> **Exercise goal**:
All entries below are to be reproduced precisely as they stand, without the pictures.

-------- Source material

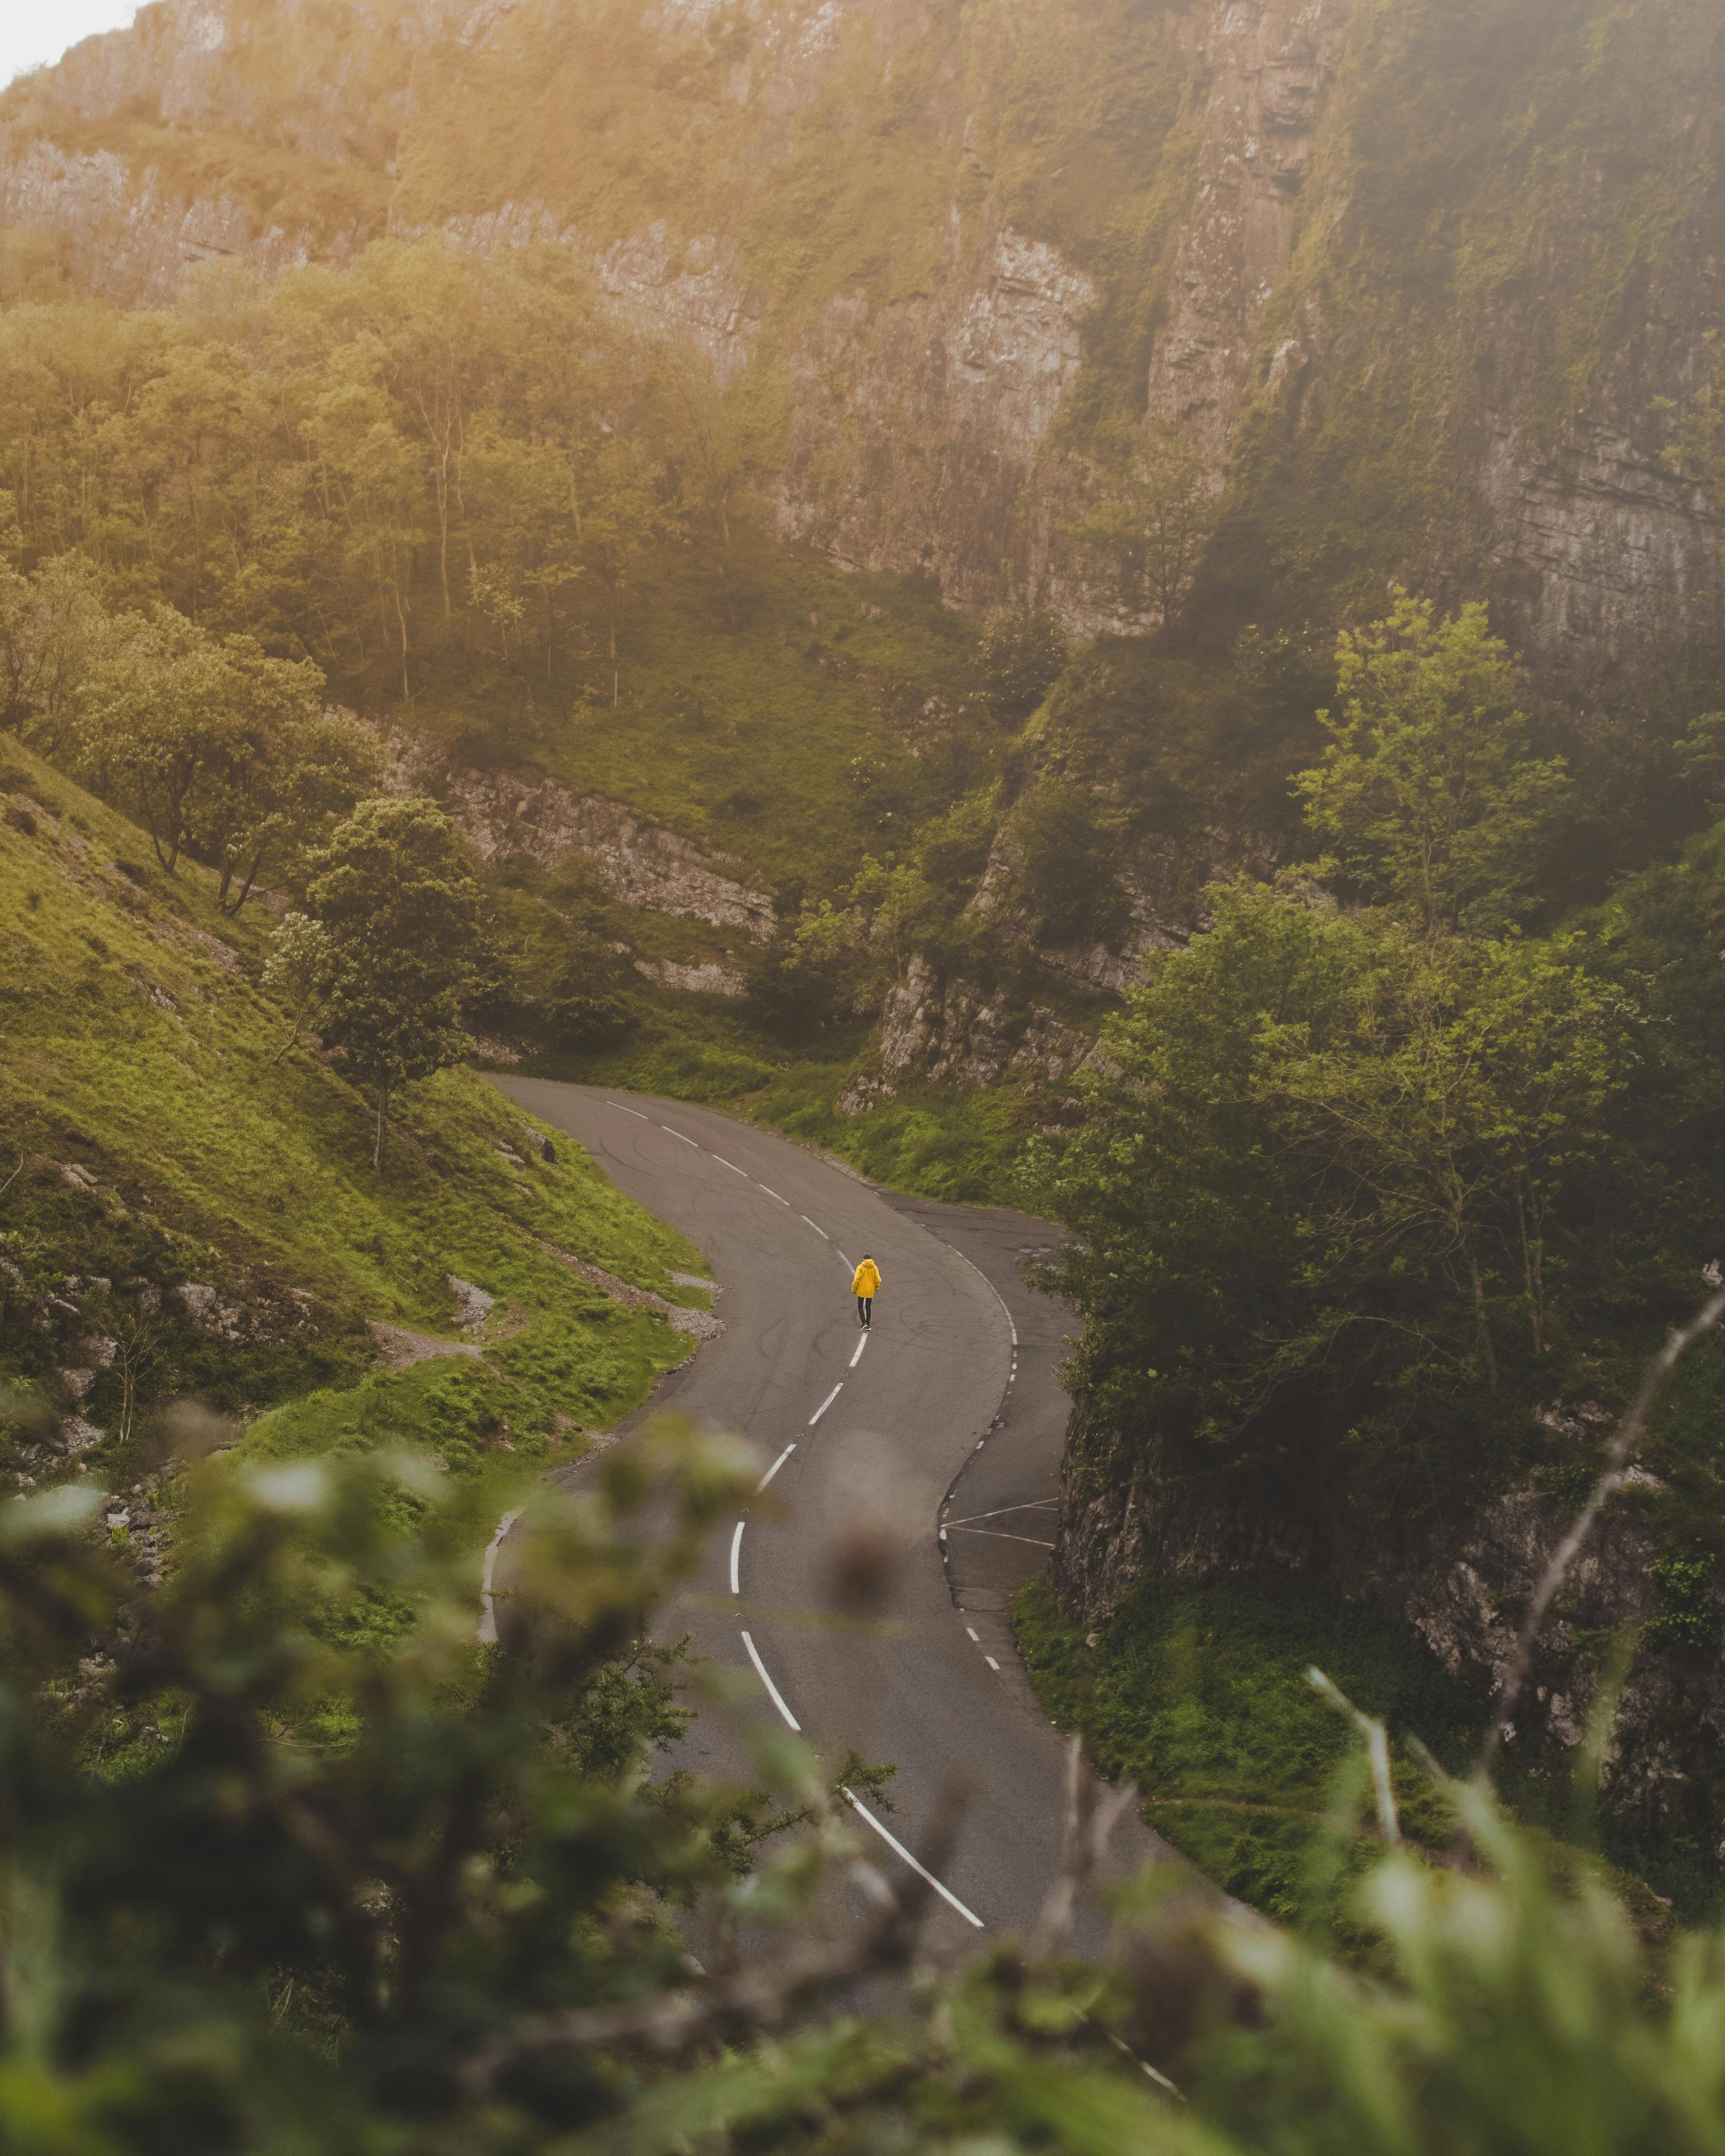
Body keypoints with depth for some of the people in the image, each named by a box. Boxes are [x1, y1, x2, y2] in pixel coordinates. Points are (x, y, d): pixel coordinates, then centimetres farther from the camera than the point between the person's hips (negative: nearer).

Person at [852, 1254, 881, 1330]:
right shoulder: (875, 1267, -1)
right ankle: (868, 1326, 15)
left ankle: (864, 1323, -10)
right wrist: (877, 1288, 15)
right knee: (868, 1308, 14)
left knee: (860, 1307, 8)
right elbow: (878, 1280, -3)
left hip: (861, 1291, -3)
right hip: (870, 1291, 3)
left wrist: (854, 1289, -1)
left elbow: (856, 1280, -13)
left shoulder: (860, 1267, -9)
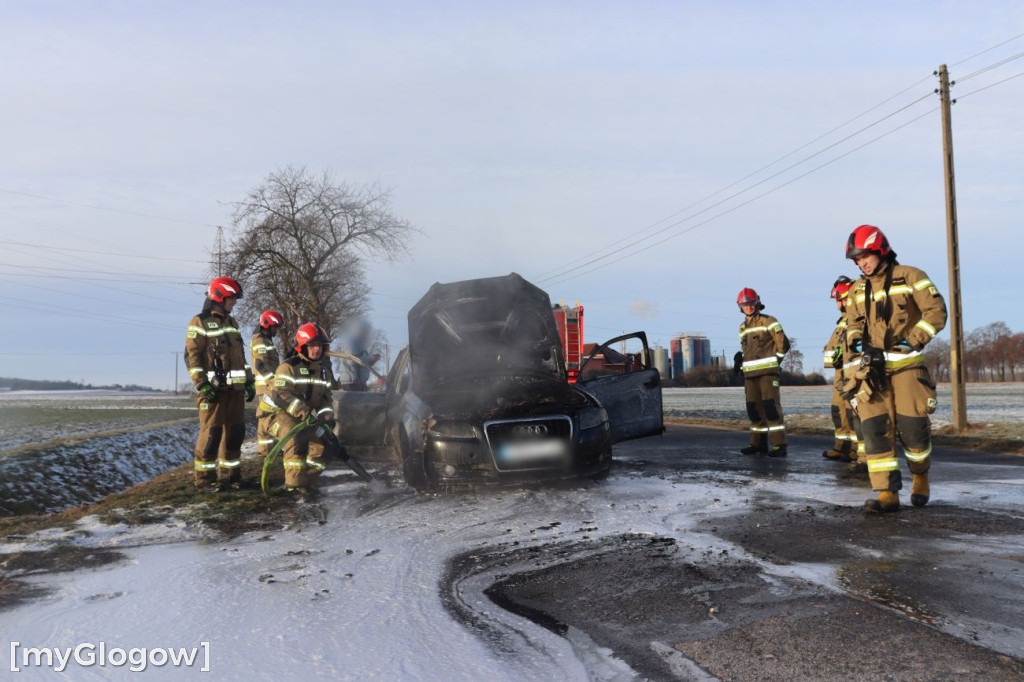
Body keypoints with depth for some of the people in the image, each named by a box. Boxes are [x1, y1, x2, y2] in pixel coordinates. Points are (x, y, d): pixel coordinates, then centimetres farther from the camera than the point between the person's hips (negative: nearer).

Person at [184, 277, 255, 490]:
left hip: (235, 387, 7)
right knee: (211, 432, -7)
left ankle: (229, 473, 18)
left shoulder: (232, 322, 19)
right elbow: (192, 356, -9)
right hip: (214, 388, -7)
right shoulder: (200, 323, -4)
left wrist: (249, 381, 18)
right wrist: (202, 384, -17)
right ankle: (205, 477, 3)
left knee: (235, 431, 8)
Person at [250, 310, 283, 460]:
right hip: (266, 385, -11)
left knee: (265, 415, 13)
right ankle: (266, 448, -13)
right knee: (268, 414, -12)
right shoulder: (259, 340, -11)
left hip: (269, 384, 11)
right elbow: (261, 364, -21)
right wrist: (273, 381, -25)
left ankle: (266, 446, 18)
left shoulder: (266, 340, 21)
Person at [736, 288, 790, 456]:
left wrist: (774, 362, 0)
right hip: (750, 374, 7)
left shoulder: (769, 321, -3)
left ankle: (779, 446, -13)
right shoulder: (742, 328, 18)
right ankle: (758, 444, 16)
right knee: (754, 409, 8)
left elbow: (783, 344, -4)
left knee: (771, 407, -12)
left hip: (768, 371, -7)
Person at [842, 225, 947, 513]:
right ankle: (888, 494, -6)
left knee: (912, 426, -4)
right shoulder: (858, 289, 15)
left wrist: (913, 340, -13)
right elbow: (853, 323, 13)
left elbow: (936, 311, -5)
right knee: (874, 427, -7)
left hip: (906, 365, -4)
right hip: (873, 367, 4)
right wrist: (858, 343, -7)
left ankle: (920, 477, 25)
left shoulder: (910, 277, -1)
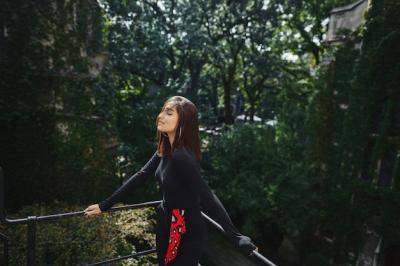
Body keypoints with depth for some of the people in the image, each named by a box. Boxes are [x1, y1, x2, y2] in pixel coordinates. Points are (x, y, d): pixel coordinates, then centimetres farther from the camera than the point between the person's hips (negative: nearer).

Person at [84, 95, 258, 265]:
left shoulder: (182, 156, -30)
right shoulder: (166, 149, -4)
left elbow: (208, 198, -31)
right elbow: (141, 176, 1)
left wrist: (237, 239, -29)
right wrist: (104, 206, 4)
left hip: (186, 233, -8)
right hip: (166, 225, 8)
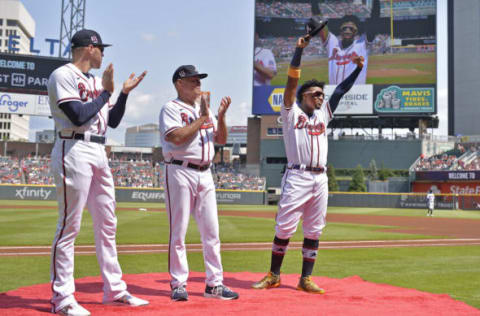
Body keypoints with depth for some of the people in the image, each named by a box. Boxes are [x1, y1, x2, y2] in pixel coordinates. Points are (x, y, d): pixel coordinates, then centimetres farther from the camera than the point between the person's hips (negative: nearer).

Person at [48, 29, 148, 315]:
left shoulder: (97, 81, 20)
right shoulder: (63, 75, -5)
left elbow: (113, 121, 19)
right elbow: (78, 116, -17)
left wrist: (125, 92, 9)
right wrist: (106, 92, -6)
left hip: (99, 153, 9)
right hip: (75, 150, -9)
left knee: (107, 224, 10)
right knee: (69, 225, -6)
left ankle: (115, 289, 18)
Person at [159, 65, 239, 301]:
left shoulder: (205, 109, 20)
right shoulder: (171, 109, -1)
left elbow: (221, 139, 16)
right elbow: (177, 137, -17)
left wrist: (221, 116, -1)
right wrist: (202, 117, -11)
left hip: (205, 173, 7)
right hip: (180, 173, -6)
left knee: (211, 231, 5)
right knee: (178, 231, -2)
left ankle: (214, 284, 11)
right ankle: (178, 284, 7)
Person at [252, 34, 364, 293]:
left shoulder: (323, 114, 22)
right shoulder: (291, 112, 6)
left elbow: (340, 90, 22)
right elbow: (292, 81, -2)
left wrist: (358, 69, 15)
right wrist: (299, 49, -7)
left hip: (320, 179, 6)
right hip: (297, 177, -5)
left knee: (314, 230, 5)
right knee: (285, 227, -5)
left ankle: (305, 279, 12)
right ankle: (273, 276, 8)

----------------

> **Written answer**:
Body keypoints with depth for some of the people in the image, each named by a box. Boxes are [x1, y1, x2, y2] in pixel coordinates. Points are (x, y, d): pixel coordinates, then centimetres farther from the camera than the point between the person's hips (negative: nearer).

Person at [852, 1254, 881, 1330]:
right shoulder: (875, 1267, -1)
right ankle: (868, 1326, 15)
left ankle: (864, 1323, -10)
right wrist: (877, 1288, 15)
right knee: (868, 1308, 14)
left knee: (860, 1307, 8)
right elbow: (878, 1280, -3)
left hip: (861, 1291, -3)
right hip: (870, 1291, 3)
left wrist: (854, 1289, -1)
left elbow: (856, 1280, -13)
left shoulder: (860, 1267, -9)
Body keypoints with depth for some of the people in the image, each named by a box. Boxes are [x1, y1, x2, y2] in pixel coordinates. Points are (x, y, d): pixel coordinates, then centimetres farther from the camera than the point between the person's hips (negative: nearer).

Person at [184, 277, 255, 490]:
left hip: (235, 387, 7)
right knee: (211, 432, -7)
left ankle: (229, 473, 18)
left shoulder: (232, 322, 19)
right elbow: (192, 356, -9)
right hip: (214, 388, -7)
right shoulder: (200, 323, -4)
left wrist: (249, 381, 18)
right wrist: (202, 384, -17)
right ankle: (205, 477, 3)
left knee: (235, 431, 8)
Person at [250, 310, 283, 460]:
right hip: (266, 385, -11)
left knee: (265, 415, 13)
right ankle: (266, 448, -13)
right knee: (268, 414, -12)
right shoulder: (259, 340, -11)
left hip: (269, 384, 11)
right elbow: (261, 364, -21)
right wrist: (273, 381, -25)
left ankle: (266, 446, 18)
left shoulder: (266, 340, 21)
Person at [736, 288, 790, 456]:
left wrist: (774, 362, 0)
right hip: (750, 374, 7)
left shoulder: (769, 321, -3)
left ankle: (779, 446, -13)
right shoulder: (742, 328, 18)
right ankle: (758, 444, 16)
right knee: (754, 409, 8)
left elbow: (783, 344, -4)
left knee: (771, 407, -12)
left hip: (768, 371, -7)
Person at [842, 225, 947, 513]:
right ankle: (888, 494, -6)
left knee: (912, 426, -4)
right shoulder: (858, 289, 15)
left wrist: (913, 340, -13)
right elbow: (853, 323, 13)
left elbow: (936, 311, -5)
right knee: (874, 427, -7)
left hip: (906, 365, -4)
right hip: (873, 367, 4)
right wrist: (858, 343, -7)
left ankle: (920, 477, 25)
left shoulder: (910, 277, -1)
Body keypoints with depth for some of the people in the image, each named by a box. Boxes are [x1, y1, x2, y2] in pixel coordinates. Points are (x, y, d): pixel coordinates, then centimetres farther from the camera than the point between the person's hips (negative: nearer).

Person at [84, 95, 258, 265]:
left shoulder: (182, 156, -30)
right shoulder: (166, 149, -4)
left elbow: (208, 198, -31)
right elbow: (141, 176, 1)
left wrist: (237, 239, -29)
right wrist: (104, 206, 4)
left hip: (186, 233, -8)
right hip: (166, 225, 8)
Body keypoints with depth for some of the people in the image, each named by a box. Boxes are [x1, y1, x2, y2] in pixel coordinates. Points are (x, y, d): pixel coordinates, then centimetres farther from the camera than the point between the person's hips (negative: nearer).

Person at [48, 29, 148, 315]:
left shoulder: (97, 81, 20)
right shoulder: (63, 75, -5)
left elbow: (113, 121, 19)
right elbow: (78, 116, -17)
left wrist: (125, 92, 9)
right wrist: (106, 92, -6)
left hip: (99, 153, 9)
right hip: (75, 150, -9)
left knee: (107, 224, 10)
right knee: (69, 225, -6)
left ankle: (115, 289, 18)
Person at [159, 65, 239, 301]:
left shoulder: (205, 109, 20)
right shoulder: (171, 109, -1)
left elbow: (221, 139, 16)
right elbow: (177, 137, -17)
left wrist: (221, 116, -1)
right wrist: (202, 117, -11)
left hip: (205, 173, 7)
right hip: (180, 173, -6)
left knee: (211, 231, 5)
right knee: (178, 231, -2)
left ankle: (214, 284, 11)
right ankle: (178, 284, 7)
Person at [252, 34, 364, 293]:
left shoulder: (323, 114, 22)
right shoulder: (291, 112, 6)
left elbow: (340, 90, 22)
right elbow: (292, 81, -2)
left wrist: (358, 69, 15)
right wrist: (299, 49, -7)
left hip: (320, 179, 6)
right hip: (297, 177, -5)
left knee: (314, 230, 5)
right knee: (285, 227, -5)
left ankle: (305, 279, 12)
right ankle: (273, 276, 8)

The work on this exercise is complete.